> _What you are asked to do_
Retype every entry exactly, character for character.

··· Provided records

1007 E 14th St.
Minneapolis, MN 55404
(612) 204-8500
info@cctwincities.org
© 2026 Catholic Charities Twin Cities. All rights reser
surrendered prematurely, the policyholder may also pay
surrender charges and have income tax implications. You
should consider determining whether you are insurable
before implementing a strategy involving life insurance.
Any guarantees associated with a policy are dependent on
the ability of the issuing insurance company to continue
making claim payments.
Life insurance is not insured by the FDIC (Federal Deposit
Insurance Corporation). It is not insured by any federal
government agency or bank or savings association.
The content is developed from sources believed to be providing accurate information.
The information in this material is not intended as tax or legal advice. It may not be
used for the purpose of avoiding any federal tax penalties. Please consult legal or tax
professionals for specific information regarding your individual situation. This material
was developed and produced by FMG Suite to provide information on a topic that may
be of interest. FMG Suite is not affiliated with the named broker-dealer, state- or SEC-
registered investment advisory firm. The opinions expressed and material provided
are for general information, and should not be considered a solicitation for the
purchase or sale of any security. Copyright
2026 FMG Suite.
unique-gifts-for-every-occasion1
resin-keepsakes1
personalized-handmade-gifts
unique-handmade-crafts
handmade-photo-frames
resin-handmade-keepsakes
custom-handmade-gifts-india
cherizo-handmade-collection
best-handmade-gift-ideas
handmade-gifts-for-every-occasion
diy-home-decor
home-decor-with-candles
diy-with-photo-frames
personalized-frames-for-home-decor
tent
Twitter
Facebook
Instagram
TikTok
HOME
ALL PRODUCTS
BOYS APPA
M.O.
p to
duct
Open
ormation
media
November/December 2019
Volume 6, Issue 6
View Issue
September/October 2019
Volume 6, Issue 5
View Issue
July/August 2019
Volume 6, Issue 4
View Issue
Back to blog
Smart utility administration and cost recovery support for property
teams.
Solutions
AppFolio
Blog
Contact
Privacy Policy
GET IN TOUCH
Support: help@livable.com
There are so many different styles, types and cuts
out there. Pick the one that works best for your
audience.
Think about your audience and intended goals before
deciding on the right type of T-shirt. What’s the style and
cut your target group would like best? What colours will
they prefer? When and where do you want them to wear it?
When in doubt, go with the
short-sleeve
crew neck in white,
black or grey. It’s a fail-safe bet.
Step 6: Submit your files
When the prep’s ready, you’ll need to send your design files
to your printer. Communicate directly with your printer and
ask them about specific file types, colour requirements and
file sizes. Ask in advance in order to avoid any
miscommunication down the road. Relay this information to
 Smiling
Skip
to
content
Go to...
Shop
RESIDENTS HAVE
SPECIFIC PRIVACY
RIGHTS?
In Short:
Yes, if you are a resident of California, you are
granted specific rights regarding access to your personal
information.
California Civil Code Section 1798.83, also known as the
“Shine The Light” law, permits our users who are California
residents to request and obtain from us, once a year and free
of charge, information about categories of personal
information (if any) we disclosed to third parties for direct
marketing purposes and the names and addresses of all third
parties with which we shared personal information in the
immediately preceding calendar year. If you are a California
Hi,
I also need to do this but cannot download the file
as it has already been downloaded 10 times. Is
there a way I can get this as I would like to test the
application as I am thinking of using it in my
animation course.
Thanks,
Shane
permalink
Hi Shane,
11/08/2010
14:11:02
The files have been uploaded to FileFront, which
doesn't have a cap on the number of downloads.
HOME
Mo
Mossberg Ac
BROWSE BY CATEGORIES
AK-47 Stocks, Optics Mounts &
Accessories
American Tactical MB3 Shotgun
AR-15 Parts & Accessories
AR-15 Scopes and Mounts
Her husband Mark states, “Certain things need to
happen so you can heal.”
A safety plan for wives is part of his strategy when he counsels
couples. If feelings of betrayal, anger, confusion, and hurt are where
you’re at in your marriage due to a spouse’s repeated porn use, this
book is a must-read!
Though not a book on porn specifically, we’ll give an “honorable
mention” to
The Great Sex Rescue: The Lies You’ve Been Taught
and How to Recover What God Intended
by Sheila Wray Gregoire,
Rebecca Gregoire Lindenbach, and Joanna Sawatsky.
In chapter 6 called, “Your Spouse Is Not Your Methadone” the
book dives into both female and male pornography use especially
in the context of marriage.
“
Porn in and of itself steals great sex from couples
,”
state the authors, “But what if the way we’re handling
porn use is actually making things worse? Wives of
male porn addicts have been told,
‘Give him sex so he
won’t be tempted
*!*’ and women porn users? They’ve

······

> _Your response_
1007 E 14th St.
Minneapolis, MN 55404
(612) 204-8500
info@cctwincities.org
© 2026 Catholic Charities Twin Cities. All rights reser
surrendered prematurely, the policyholder may also pay
surrender charges and have income tax implications. You
should consider determining whether you are insurable
before implementing a strategy involving life insurance.
Any guarantees associated with a policy are dependent on
the ability of the issuing insurance company to continue
making claim payments.
Life insurance is not insured by the FDIC (Federal Deposit
Insurance Corporation). It is not insured by any federal
government agency or bank or savings association.
The content is developed from sources believed to be providing accurate information.
The information in this material is not intended as tax or legal advice. It may not be
used for the purpose of avoiding any federal tax penalties. Please consult legal or tax
professionals for specific information regarding your individual situation. This material
was developed and produced by FMG Suite to provide information on a topic that may
be of interest. FMG Suite is not affiliated with the named broker-dealer, state- or SEC-
registered investment advisory firm. The opinions expressed and material provided
are for general information, and should not be considered a solicitation for the
purchase or sale of any security. Copyright
2026 FMG Suite.
unique-gifts-for-every-occasion1
resin-keepsakes1
personalized-handmade-gifts
unique-handmade-crafts
handmade-photo-frames
resin-handmade-keepsakes
custom-handmade-gifts-india
cherizo-handmade-collection
best-handmade-gift-ideas
handmade-gifts-for-every-occasion
diy-home-decor
home-decor-with-candles
diy-with-photo-frames
personalized-frames-for-home-decor
tent
Twitter
Facebook
Instagram
TikTok
HOME
ALL PRODUCTS
BOYS APPA
M.O.
p to
duct
Open
ormation
media
November/December 2019
Volume 6, Issue 6
View Issue
September/October 2019
Volume 6, Issue 5
View Issue
July/August 2019
Volume 6, Issue 4
View Issue
Back to blog
Smart utility administration and cost recovery support for property
teams.
Solutions
AppFolio
Blog
Contact
Privacy Policy
GET IN TOUCH
Support: help@livable.com
There are so many different styles, types and cuts
out there. Pick the one that works best for your
audience.
Think about your audience and intended goals before
deciding on the right type of T-shirt. What’s the style and
cut your target group would like best? What colours will
they prefer? When and where do you want them to wear it?
When in doubt, go with the
short-sleeve
crew neck in white,
black or grey. It’s a fail-safe bet.
Step 6: Submit your files
When the prep’s ready, you’ll need to send your design files
to your printer. Communicate directly with your printer and
ask them about specific file types, colour requirements and
file sizes. Ask in advance in order to avoid any
miscommunication down the road. Relay this information to
 Smiling
Skip
to
content
Go to...
Shop
RESIDENTS HAVE
SPECIFIC PRIVACY
RIGHTS?
In Short:
Yes, if you are a resident of California, you are
granted specific rights regarding access to your personal
information.
California Civil Code Section 1798.83, also known as the
“Shine The Light” law, permits our users who are California
residents to request and obtain from us, once a year and free
of charge, information about categories of personal
information (if any) we disclosed to third parties for direct
marketing purposes and the names and addresses of all third
parties with which we shared personal information in the
immediately preceding calendar year. If you are a California
Hi,
I also need to do this but cannot download the file
as it has already been downloaded 10 times. Is
there a way I can get this as I would like to test the
application as I am thinking of using it in my
animation course.
Thanks,
Shane
permalink
Hi Shane,
11/08/2010
14:11:02
The files have been uploaded to FileFront, which
doesn't have a cap on the number of downloads.
HOME
Mo
Mossberg Ac
BROWSE BY CATEGORIES
AK-47 Stocks, Optics Mounts &
Accessories
American Tactical MB3 Shotgun
AR-15 Parts & Accessories
AR-15 Scopes and Mounts
Her husband Mark states, “Certain things need to
happen so you can heal.”
A safety plan for wives is part of his strategy when he counsels
couples. If feelings of betrayal, anger, confusion, and hurt are where
you’re at in your marriage due to a spouse’s repeated porn use, this
book is a must-read!
Though not a book on porn specifically, we’ll give an “honorable
mention” to
The Great Sex Rescue: The Lies You’ve Been Taught
and How to Recover What God Intended
by Sheila Wray Gregoire,
Rebecca Gregoire Lindenbach, and Joanna Sawatsky.
In chapter 6 called, “Your Spouse Is Not Your Methadone” the
book dives into both female and male pornography use especially
in the context of marriage.
“
Porn in and of itself steals great sex from couples
,”
state the authors, “But what if the way we’re handling
porn use is actually making things worse? Wives of
male porn addicts have been told,
‘Give him sex so he
won’t be tempted
*!*’ and women porn users? They’ve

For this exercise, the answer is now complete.